Comb the records below for the string "ctrl" and copy each line where it turns up.

— DATA TO EXAMINE —
++++++

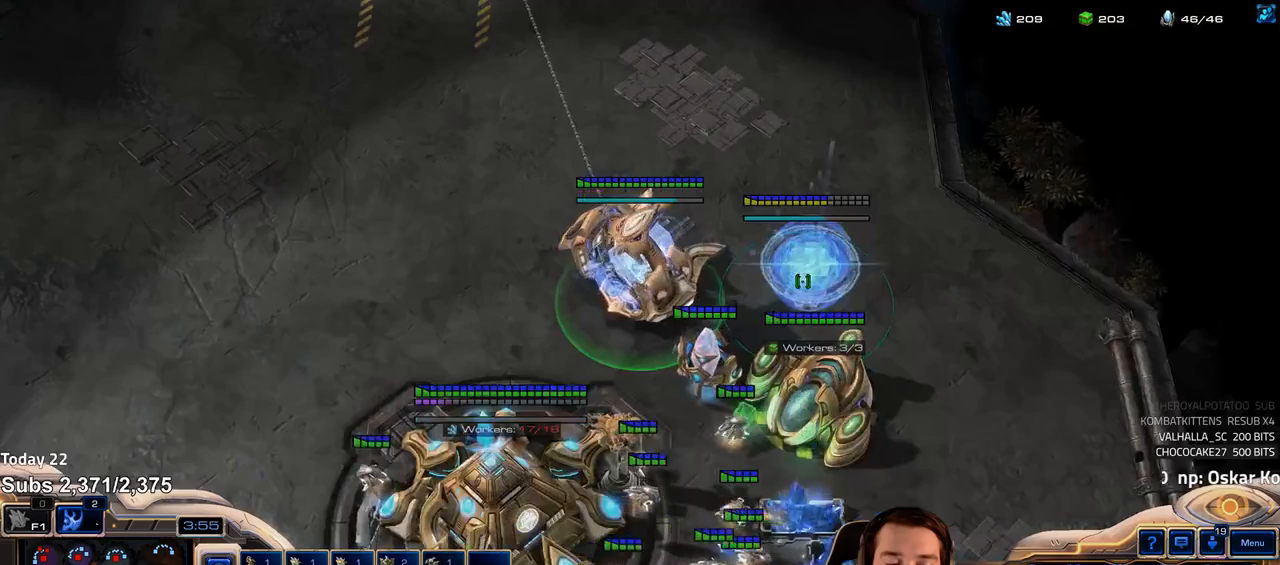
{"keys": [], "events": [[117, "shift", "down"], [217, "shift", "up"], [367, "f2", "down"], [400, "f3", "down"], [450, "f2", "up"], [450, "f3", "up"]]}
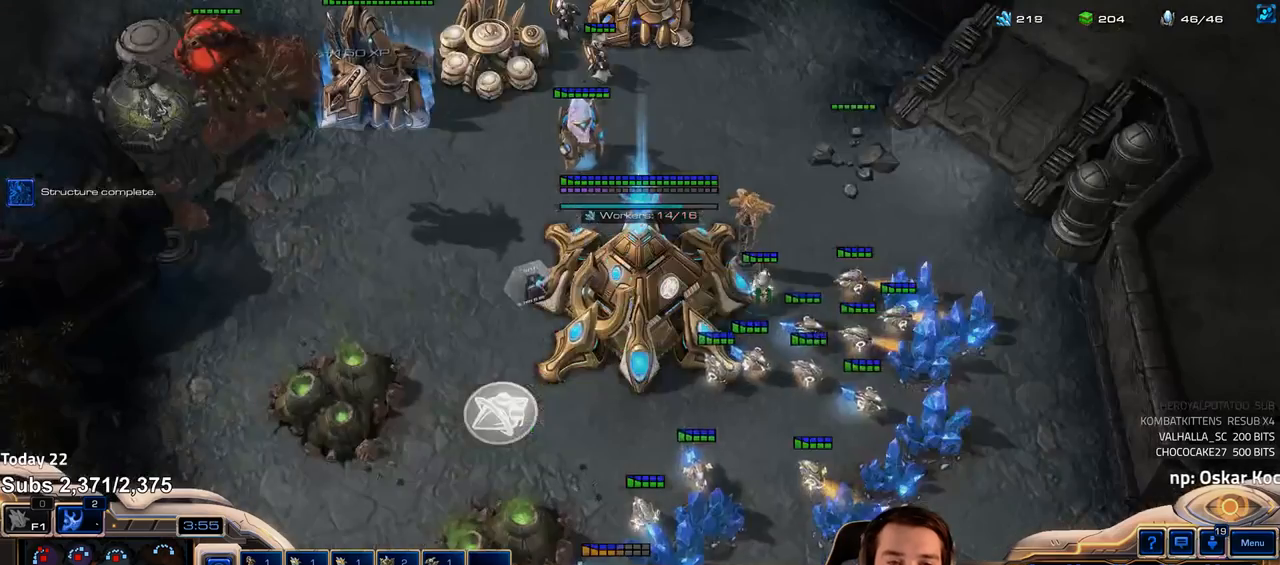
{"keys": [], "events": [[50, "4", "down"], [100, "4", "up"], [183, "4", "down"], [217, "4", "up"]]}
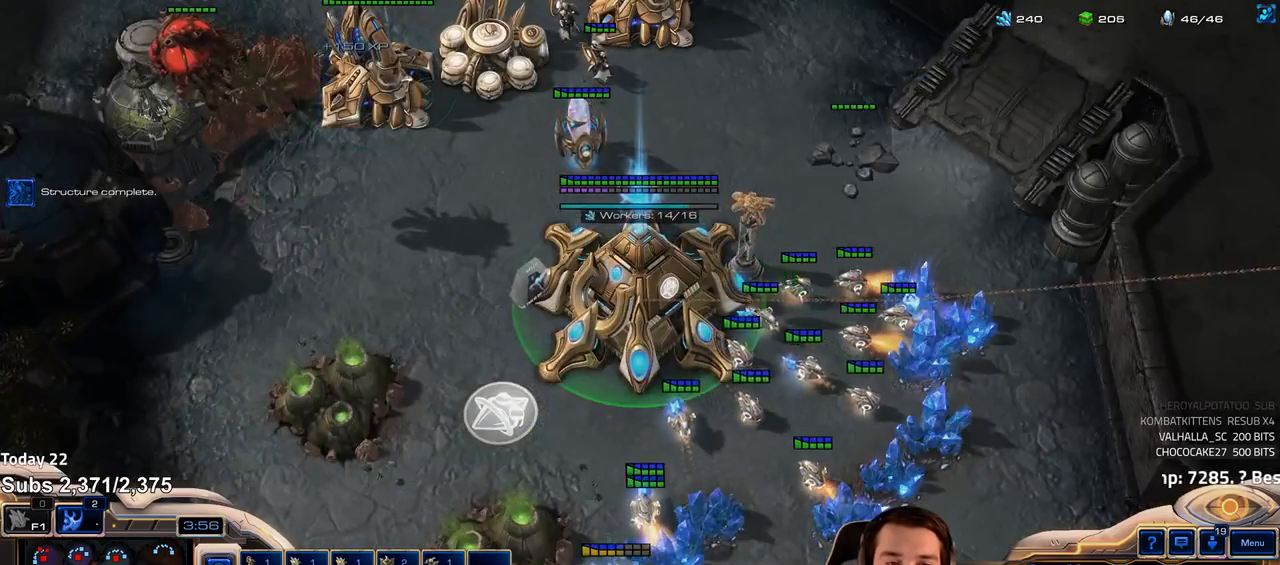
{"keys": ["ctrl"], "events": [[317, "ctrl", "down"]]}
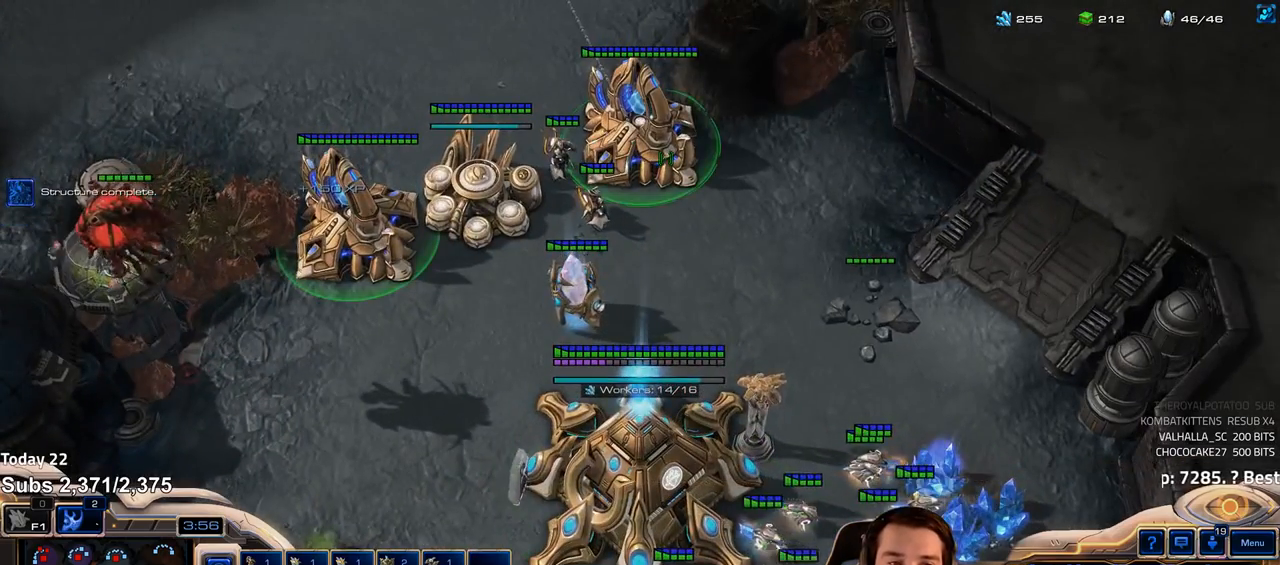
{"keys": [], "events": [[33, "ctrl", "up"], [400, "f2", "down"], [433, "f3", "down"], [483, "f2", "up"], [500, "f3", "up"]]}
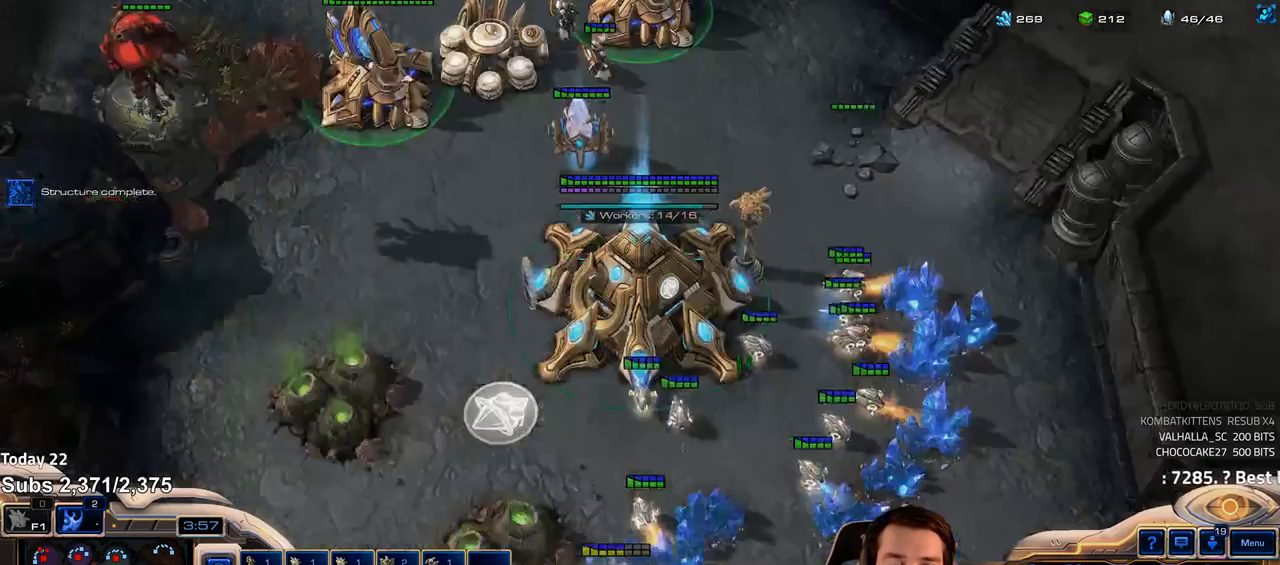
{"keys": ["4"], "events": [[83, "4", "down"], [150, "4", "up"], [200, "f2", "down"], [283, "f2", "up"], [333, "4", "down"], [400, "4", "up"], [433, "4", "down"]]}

++++++

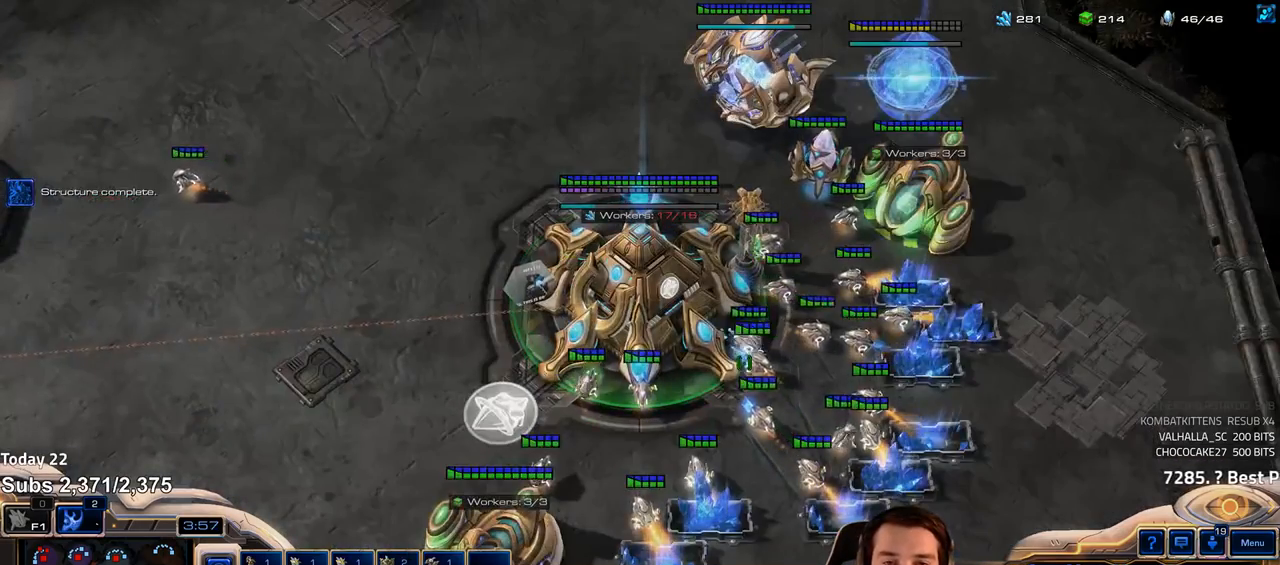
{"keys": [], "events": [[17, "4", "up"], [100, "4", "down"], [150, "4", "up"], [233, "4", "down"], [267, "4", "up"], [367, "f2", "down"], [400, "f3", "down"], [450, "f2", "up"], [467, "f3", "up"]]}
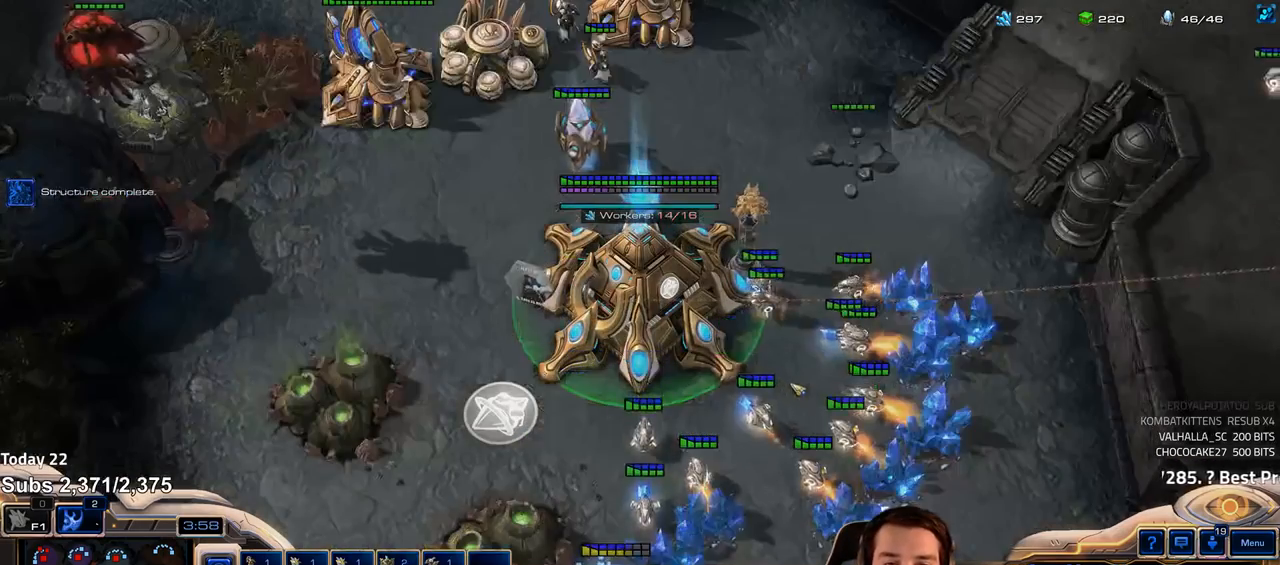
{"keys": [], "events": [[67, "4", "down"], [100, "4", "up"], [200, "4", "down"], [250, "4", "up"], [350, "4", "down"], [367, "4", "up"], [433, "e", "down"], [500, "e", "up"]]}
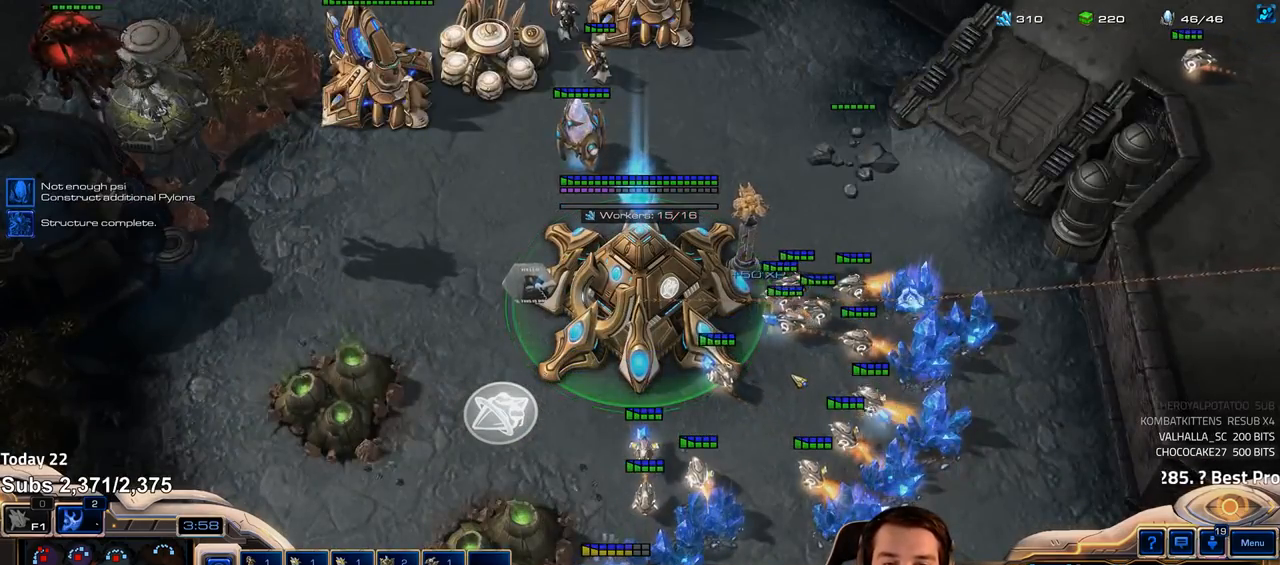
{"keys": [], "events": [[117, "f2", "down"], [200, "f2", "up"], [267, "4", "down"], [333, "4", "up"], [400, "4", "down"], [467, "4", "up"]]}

++++++

— WRITTEN RESPONSE —
{"keys": ["ctrl"], "events": [[317, "ctrl", "down"]]}
{"keys": [], "events": [[33, "ctrl", "up"], [400, "f2", "down"], [433, "f3", "down"], [483, "f2", "up"], [500, "f3", "up"]]}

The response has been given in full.